The Anosmic Perfumist and the Near-Sighted Amazonian
Two pieces of sensory trivia that we would like to know more about:
1) Legendary French perfumist Jean Carles lost his sense of smell but went on — like Beethoven after his deafness — to create the classic Ma Griffe perfume. Chandler Burr quotes Luca Turin in his terrific book The Emperor of Scent:
Carles’s condition was known only to him and his son. When a client came in, he’d go through the motions, make a big show of smelling various ingredients and, finally, the perfume he had created, which he would present with great gravity to the client, smelling it and waving its odor around the room.

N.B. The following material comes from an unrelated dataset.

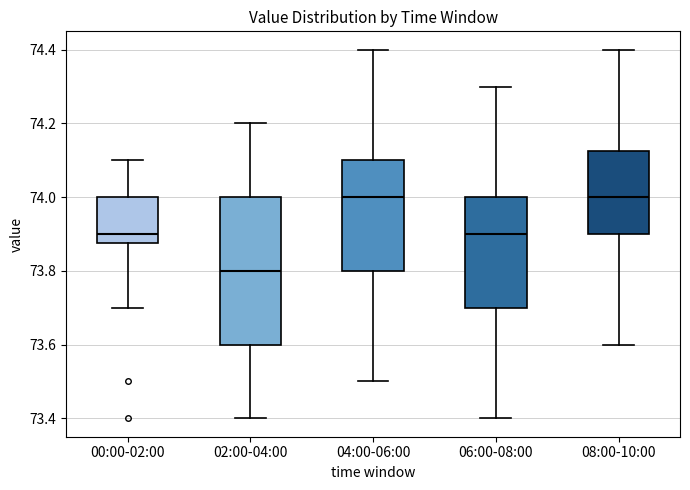

Where does the median line of the box for 00:00-02:00 sit on the y-axis? The values are not printed on the chart, so give them approximately, as read against the axis.

73.90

And he couldn’t smell anything!
Do any of our readers know any other sources on Jean Carles’s incredible story?
2) We recall reading in two different places (one of which may have been Oliver Sacks’s recent essay on stereoscopic vision in the New Yorker) about a tribe of Amazonian indians with no sense of long-distance visual perspective. Living entirely in the confines of the rainforest, where long sightlines are a rarity, they fail to develop the ability to estimate long distances. According to one story we remember reading, an individual from this tribe reached out and tried to touch a mountain the first time he was brought into a clearing. This story sounds acrophyal. Are any of our readers able to confirm or disconfirm it?